Customer Success Leading Indicators
For a team to be truly successful in the customer success world, data and metrics should inform every decision made. While gathering data after a strategy has been implemented is a great way to tell if an initiative worked, customer success teams can also gain a predictive advantage into long-term customer success with leading indicators.
Leading indicators are variables or occurrences which can help your team forecast how a customer account will fare over time. By tracking these leading indicators, your team can more accurately identify accounts that may have red flags (i.e., churn) over the upcoming months and are prepped and ready for a smooth experience.
Five customer success leading indicators
Here are five critical customer success leading indicators your team should start tracking this year:
1.Customer engagement: Regular, ongoing check-ins and communication with your customers is vital for fostering long-term value and building relationships. If your customers start to go dark, back out of meetings unexpectedly, or miss key project milestones, then you may want to start looking into if something is wrong.
2. Successful onboarding: Although a customer relationship technically begins during the sales stage, there is no understating just how important onboarding is to the long-term success of a customer.

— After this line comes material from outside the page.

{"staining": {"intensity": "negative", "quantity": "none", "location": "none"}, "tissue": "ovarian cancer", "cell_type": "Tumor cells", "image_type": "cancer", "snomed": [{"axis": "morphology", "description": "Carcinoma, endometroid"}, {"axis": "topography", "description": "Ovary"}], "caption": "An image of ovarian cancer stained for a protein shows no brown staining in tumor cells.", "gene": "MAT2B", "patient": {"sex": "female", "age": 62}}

This is when customers and users learn how to independently use your solution and start to align product features with value, and it can set the stage for the rest of your customer partnership.
3. Product usage and adoption: Another leading indicator of customer account health, product usage, and adoption directly correlate to the value customers are seeing on the platform. Make sure your team has thoroughly communicated with and trained every viable user possible, and these users are leveraging your solutions in the right – and valuable – ways.
4. Sentiment: One of the oldest customer success metrics in the books, capturing customer sentiment early and often in your customer relationships can ensure your team is always on top of sentiment changes and issues. Don’t forget that it’s okay to bring up the sentiment on calls with customers to talk through any red flags or dips you may be seeing in the data.
5. Relationship Development: While day-to-day customer relationships are managed on the ground level, successful SaaS customer relationships require access to contacts across a customer organization, from the end-user to the executive. Make sure you nurture and develop these relationships over time to serve your customers better and forge stronger partnerships.
Optimizing your customer success relationships
By tracking the right leading and lagging indicators of success, your customer success team can build a more holistic picture of your customer relationships, forecast where accounts are heading, and be more prepared for significant issues down the road.